**Source document**

As the book progresses, Chambers builds a top-of-the-line computer using the outlined steps, giving exact parts and the rationale behind why he chose them. A companion DVD to the book shows the actual assembly process for those who are more visual-oriented.
I was pleasantly surprised at the rather unbiased comparison of Linux, Vista and XP in the operating system chapter - rather than becoming a fanboy of either side, Chambers lists the strengths of all the systems and makes recommendations based on what you have in mind for your PC.
A handy section at the end of the guide is a collection of "Top Ten" lists, such as biggest assembly pitfalls and tips to maintain your hard drive.
This book is a fun read, conveys great information, is easy to digest and is generously illustrated. I give it my highest recommendation, and am using it to build a PC that will save me about 35% off retail and will last longer.
First off, I like the great amount of information that is contained within this book. This book explains how to install the components one would have in a typical computer, (such as a motherboard, cpu, graphics card, etc.) how to get your O.S. up and running, and install peripherals like a printer. In addition, there is info on how to install a modem and access the internet, which I think is a plus. And thanks to the diagrams used for installation, I felt like the author was right beside me and showing me about whatever I needed.
However, I do have a couple of problems. To start off, I feel like the information has aged quite noticeably. When he said Windows Vista was "top dog", my first thought was, "What about Windows 8.1, dude?" (Then again, this book was published in 2009. I should have expected this.) Next, I can't fully use the info to build a computer because I'm having a little trouble picking out the components for my PC. Lastly, I also haven't used the DVD that came with my copy. I do think it is nice that the publisher put that in there though.

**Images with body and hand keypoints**

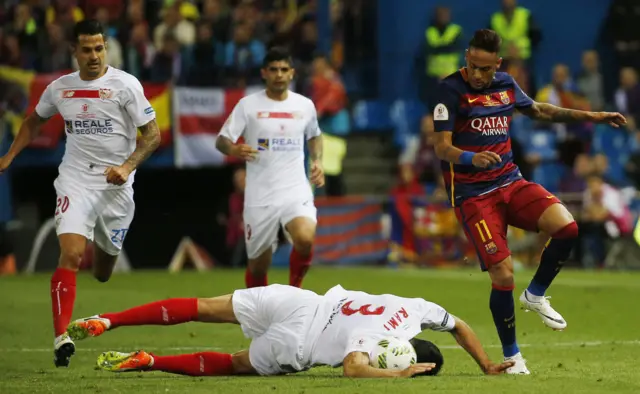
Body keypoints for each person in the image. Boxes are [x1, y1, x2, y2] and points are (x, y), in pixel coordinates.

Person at [432, 29, 626, 374]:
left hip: (511, 182)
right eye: (473, 66)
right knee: (503, 274)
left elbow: (540, 111)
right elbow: (441, 147)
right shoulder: (449, 90)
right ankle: (513, 357)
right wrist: (468, 158)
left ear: (498, 64)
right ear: (466, 58)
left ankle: (535, 295)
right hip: (474, 196)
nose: (478, 75)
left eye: (486, 69)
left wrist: (594, 116)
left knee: (566, 226)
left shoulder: (505, 84)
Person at [0, 20, 161, 367]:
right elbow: (33, 121)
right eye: (86, 49)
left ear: (106, 48)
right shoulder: (60, 88)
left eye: (99, 48)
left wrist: (127, 166)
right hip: (75, 180)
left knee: (103, 271)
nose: (93, 56)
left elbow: (153, 135)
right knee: (70, 254)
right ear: (73, 51)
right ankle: (61, 338)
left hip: (117, 187)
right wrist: (10, 155)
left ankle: (91, 284)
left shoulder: (125, 85)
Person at [67, 284, 514, 377]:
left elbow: (459, 325)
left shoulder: (415, 306)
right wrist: (397, 375)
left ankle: (111, 319)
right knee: (235, 365)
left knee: (203, 307)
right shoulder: (381, 341)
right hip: (298, 344)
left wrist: (486, 364)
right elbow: (355, 371)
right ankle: (152, 361)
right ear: (408, 353)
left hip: (300, 299)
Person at [215, 47, 324, 289]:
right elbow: (222, 140)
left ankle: (295, 290)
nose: (279, 74)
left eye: (284, 69)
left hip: (295, 188)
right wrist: (234, 150)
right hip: (260, 193)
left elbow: (315, 136)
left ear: (292, 73)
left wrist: (317, 161)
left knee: (305, 238)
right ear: (264, 73)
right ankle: (258, 311)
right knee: (258, 266)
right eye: (273, 69)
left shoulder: (304, 105)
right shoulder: (248, 105)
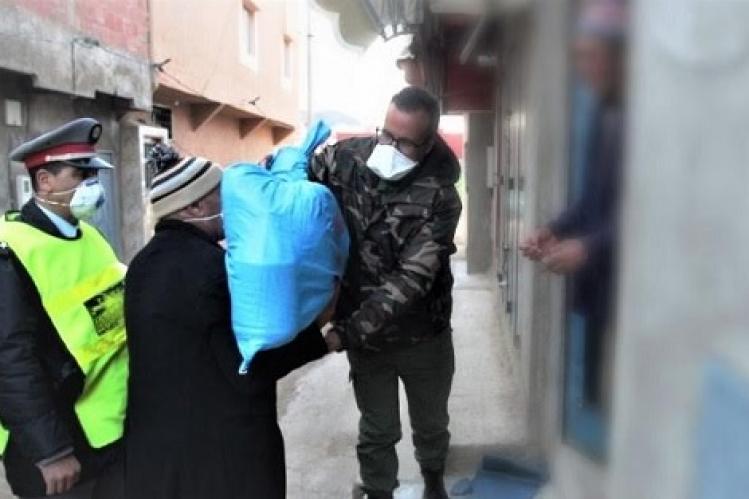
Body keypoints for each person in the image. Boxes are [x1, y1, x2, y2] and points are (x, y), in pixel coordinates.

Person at [124, 152, 335, 499]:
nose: (232, 203)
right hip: (221, 458)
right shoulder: (214, 269)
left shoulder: (141, 265)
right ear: (193, 207)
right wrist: (322, 336)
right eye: (222, 195)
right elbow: (247, 368)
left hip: (157, 455)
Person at [310, 86, 462, 499]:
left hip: (423, 335)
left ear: (427, 144)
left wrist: (346, 332)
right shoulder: (349, 158)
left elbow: (411, 280)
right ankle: (379, 492)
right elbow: (302, 176)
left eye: (404, 142)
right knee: (377, 429)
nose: (390, 148)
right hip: (369, 342)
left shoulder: (440, 196)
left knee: (431, 424)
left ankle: (433, 481)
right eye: (386, 134)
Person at [0, 118, 127, 498]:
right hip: (58, 450)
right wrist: (50, 451)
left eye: (94, 174)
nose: (93, 185)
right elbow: (11, 360)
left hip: (106, 429)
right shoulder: (11, 251)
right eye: (81, 174)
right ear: (44, 181)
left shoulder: (90, 236)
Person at [520, 0, 626, 405]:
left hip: (635, 296)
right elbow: (592, 201)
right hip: (601, 294)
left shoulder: (652, 121)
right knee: (599, 398)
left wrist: (588, 248)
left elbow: (653, 213)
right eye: (578, 57)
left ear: (621, 56)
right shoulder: (605, 115)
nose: (583, 68)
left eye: (590, 56)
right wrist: (553, 230)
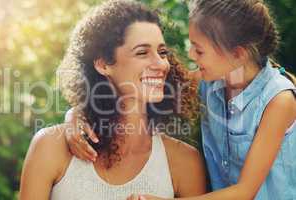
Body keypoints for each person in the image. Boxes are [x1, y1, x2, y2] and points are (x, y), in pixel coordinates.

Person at [66, 0, 296, 199]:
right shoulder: (211, 80)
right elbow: (146, 82)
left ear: (236, 54)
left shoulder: (279, 101)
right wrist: (76, 114)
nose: (191, 56)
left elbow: (244, 192)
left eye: (199, 50)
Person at [19, 1, 206, 199]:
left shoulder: (184, 161)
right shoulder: (50, 147)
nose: (161, 63)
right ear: (103, 64)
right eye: (142, 52)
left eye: (162, 52)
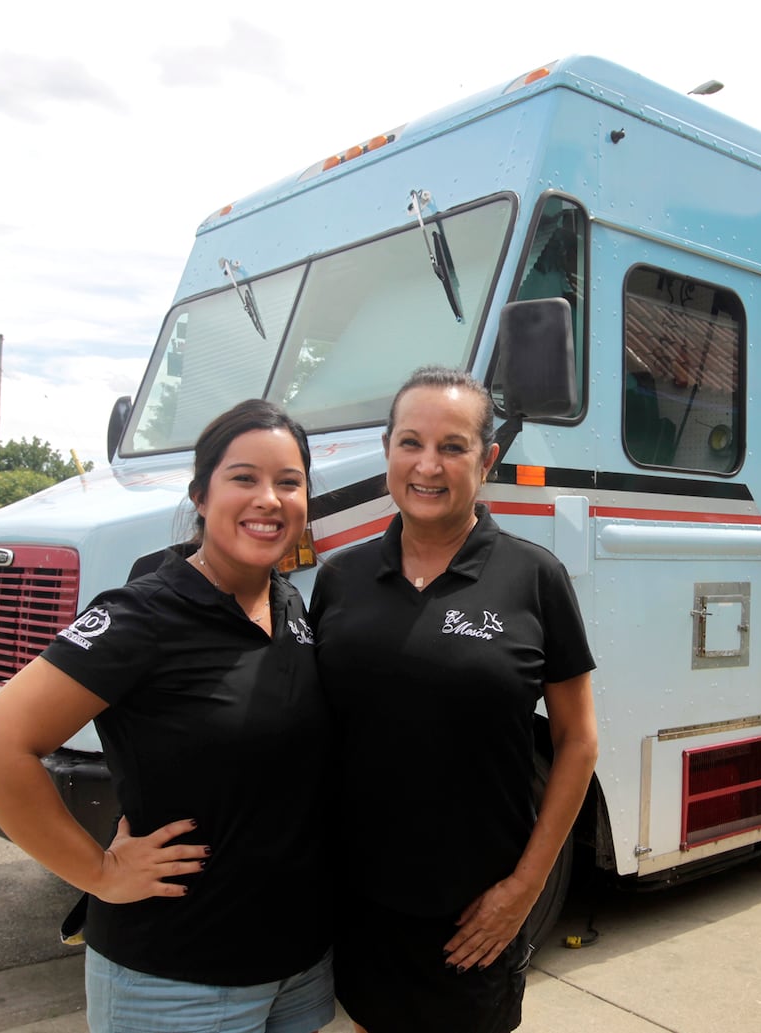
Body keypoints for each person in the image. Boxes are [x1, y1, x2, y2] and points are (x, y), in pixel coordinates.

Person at [0, 399, 334, 1033]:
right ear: (201, 496)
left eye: (288, 482)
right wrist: (99, 872)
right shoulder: (144, 615)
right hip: (177, 979)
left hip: (297, 971)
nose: (269, 498)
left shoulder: (290, 605)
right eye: (243, 478)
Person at [309, 366, 599, 1033]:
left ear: (488, 459)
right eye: (410, 442)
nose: (427, 465)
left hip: (476, 918)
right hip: (360, 906)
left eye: (453, 446)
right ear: (387, 452)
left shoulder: (534, 577)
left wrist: (524, 889)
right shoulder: (341, 578)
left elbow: (577, 741)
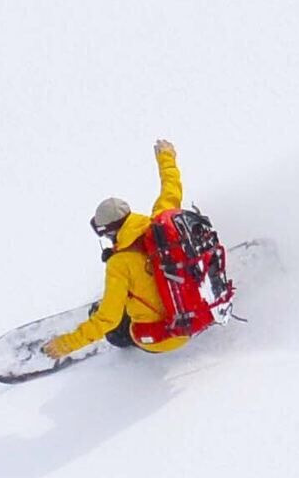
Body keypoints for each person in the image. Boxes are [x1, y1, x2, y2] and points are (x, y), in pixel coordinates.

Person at [45, 140, 192, 359]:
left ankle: (125, 314)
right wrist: (166, 157)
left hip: (165, 338)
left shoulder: (119, 265)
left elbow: (108, 319)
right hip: (191, 316)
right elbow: (171, 188)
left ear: (110, 232)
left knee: (114, 330)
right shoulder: (160, 224)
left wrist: (67, 344)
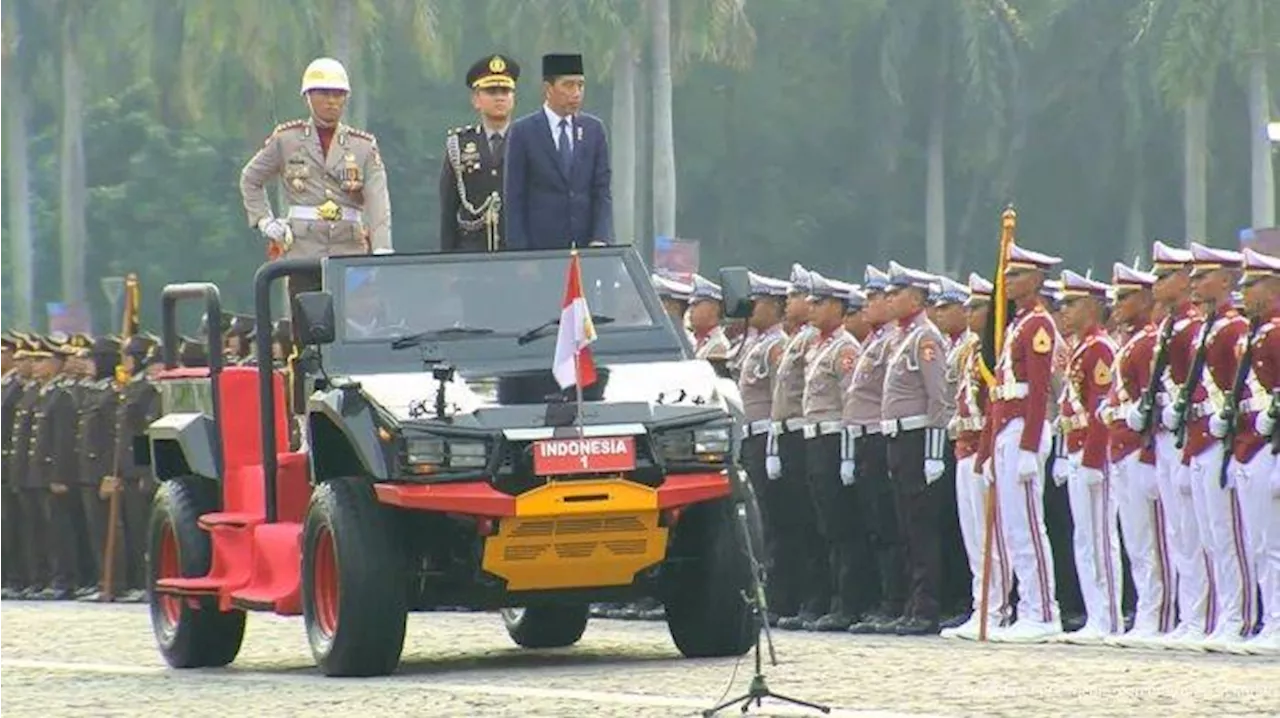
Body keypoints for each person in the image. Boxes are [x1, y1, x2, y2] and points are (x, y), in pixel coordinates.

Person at [239, 56, 392, 323]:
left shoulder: (363, 146)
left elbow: (379, 201)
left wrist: (381, 249)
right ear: (308, 97)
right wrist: (265, 221)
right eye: (323, 94)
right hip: (303, 249)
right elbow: (251, 179)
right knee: (308, 327)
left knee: (356, 323)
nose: (332, 101)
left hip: (349, 248)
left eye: (338, 94)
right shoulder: (287, 139)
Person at [983, 243, 1064, 643]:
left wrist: (1031, 445)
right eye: (1008, 274)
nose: (1008, 281)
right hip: (1006, 428)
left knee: (1030, 526)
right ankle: (1027, 606)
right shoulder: (1016, 325)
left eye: (1016, 275)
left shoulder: (1038, 325)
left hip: (1024, 429)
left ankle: (1044, 610)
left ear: (1036, 280)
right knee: (1015, 529)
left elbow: (1038, 391)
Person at [1181, 242, 1256, 652]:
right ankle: (1224, 615)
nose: (1194, 283)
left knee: (1233, 535)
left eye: (1202, 276)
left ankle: (1240, 616)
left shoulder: (1233, 328)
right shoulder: (1207, 328)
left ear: (1226, 281)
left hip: (1226, 438)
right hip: (1201, 438)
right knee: (1210, 536)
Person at [1104, 262, 1176, 648]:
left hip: (1140, 448)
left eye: (1125, 296)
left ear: (1146, 298)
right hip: (1121, 445)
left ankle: (1159, 612)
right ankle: (1148, 611)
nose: (1117, 305)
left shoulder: (1149, 340)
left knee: (1153, 537)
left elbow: (1153, 400)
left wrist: (1149, 457)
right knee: (1135, 537)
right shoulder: (1132, 340)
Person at [879, 262, 953, 635]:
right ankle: (912, 602)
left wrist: (933, 452)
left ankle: (926, 607)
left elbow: (938, 397)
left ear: (917, 298)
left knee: (921, 526)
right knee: (905, 525)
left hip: (916, 438)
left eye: (897, 294)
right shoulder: (900, 337)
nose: (889, 301)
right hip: (896, 437)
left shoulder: (926, 338)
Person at [1055, 269, 1123, 644]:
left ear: (1093, 307)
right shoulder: (1081, 346)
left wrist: (1095, 458)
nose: (1064, 311)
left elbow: (1101, 409)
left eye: (1071, 304)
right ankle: (1095, 613)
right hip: (1075, 448)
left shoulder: (1100, 348)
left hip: (1094, 453)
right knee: (1085, 537)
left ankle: (1109, 615)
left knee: (1100, 536)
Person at [800, 271, 870, 632]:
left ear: (839, 308)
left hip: (833, 441)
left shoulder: (845, 349)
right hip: (814, 439)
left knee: (843, 526)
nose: (811, 309)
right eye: (810, 302)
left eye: (820, 303)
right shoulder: (818, 345)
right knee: (824, 524)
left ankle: (849, 602)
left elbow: (850, 406)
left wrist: (846, 455)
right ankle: (832, 599)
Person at [843, 265, 907, 635]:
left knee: (892, 525)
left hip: (887, 436)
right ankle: (885, 600)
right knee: (875, 525)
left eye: (874, 298)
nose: (868, 306)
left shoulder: (897, 341)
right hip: (867, 436)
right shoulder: (877, 341)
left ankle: (896, 601)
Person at [503, 53, 612, 250]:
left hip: (586, 251)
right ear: (548, 88)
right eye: (568, 85)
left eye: (580, 85)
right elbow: (514, 199)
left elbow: (602, 191)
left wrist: (600, 238)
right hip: (541, 253)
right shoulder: (524, 132)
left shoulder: (593, 131)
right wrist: (521, 255)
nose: (576, 93)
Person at [1237, 247, 1280, 654]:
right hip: (1252, 441)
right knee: (1262, 542)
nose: (1244, 292)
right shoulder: (1257, 330)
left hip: (1271, 442)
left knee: (1274, 542)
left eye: (1252, 284)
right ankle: (1271, 620)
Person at [440, 54, 521, 253]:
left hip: (517, 254)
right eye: (492, 91)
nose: (500, 97)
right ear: (476, 99)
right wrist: (447, 263)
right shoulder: (459, 144)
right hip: (471, 254)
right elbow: (449, 210)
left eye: (506, 91)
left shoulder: (527, 141)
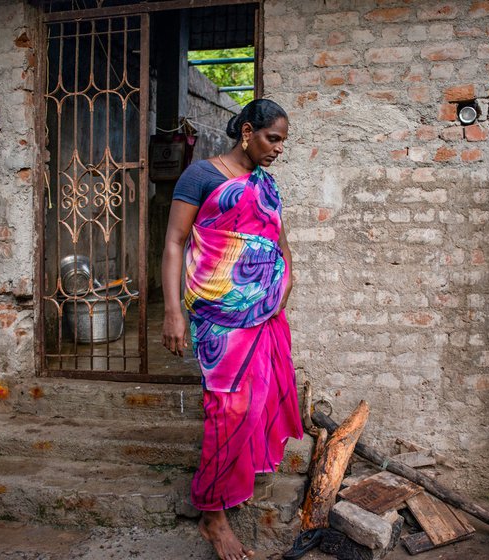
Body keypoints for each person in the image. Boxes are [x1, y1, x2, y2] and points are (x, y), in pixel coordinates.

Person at [161, 99, 303, 560]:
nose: (279, 149)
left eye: (283, 141)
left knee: (257, 399)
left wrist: (290, 274)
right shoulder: (201, 176)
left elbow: (277, 240)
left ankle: (230, 490)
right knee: (229, 409)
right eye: (273, 138)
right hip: (218, 313)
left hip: (264, 309)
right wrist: (172, 313)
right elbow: (174, 243)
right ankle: (213, 517)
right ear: (247, 131)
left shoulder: (268, 184)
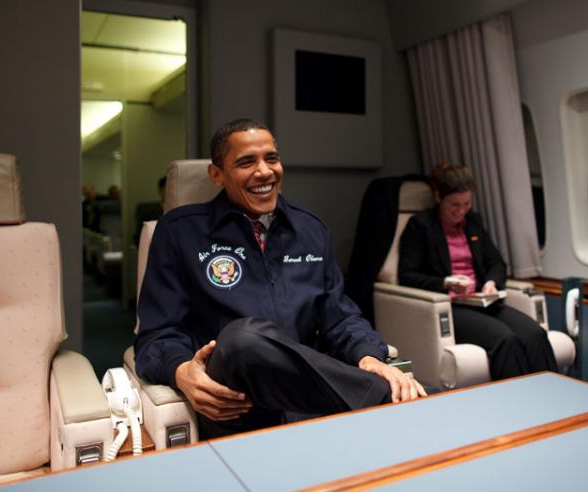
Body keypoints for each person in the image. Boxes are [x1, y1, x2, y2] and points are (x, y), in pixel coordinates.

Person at [135, 118, 426, 439]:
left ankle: (378, 394)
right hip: (234, 402)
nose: (264, 171)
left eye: (271, 158)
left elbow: (340, 317)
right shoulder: (179, 231)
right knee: (241, 337)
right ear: (217, 175)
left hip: (309, 398)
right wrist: (180, 371)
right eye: (246, 162)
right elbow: (157, 334)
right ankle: (385, 397)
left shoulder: (310, 229)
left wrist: (368, 355)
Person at [398, 162, 557, 381]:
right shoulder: (421, 226)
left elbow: (496, 263)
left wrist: (491, 282)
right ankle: (520, 405)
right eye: (455, 204)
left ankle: (552, 396)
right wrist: (446, 282)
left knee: (535, 334)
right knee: (505, 339)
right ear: (438, 197)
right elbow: (407, 275)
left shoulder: (473, 221)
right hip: (451, 305)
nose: (461, 211)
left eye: (466, 203)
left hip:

**Work instructions**
Please write out the book review from "First off, I" to "whatever I needed." again, changing "modem" to "router".

**Exercise result**
First off, I like the great amount of information that is contained within this book. This book explains how to install the components one would have in a typical computer, (such as a motherboard, cpu, graphics card, etc.) how to get your O.S. up and running, and install peripherals like a printer. In addition, there is info on how to install a router and access the internet, which I think is a plus. And thanks to the diagrams used for installation, I felt like the author was right beside me and showing me about whatever I needed.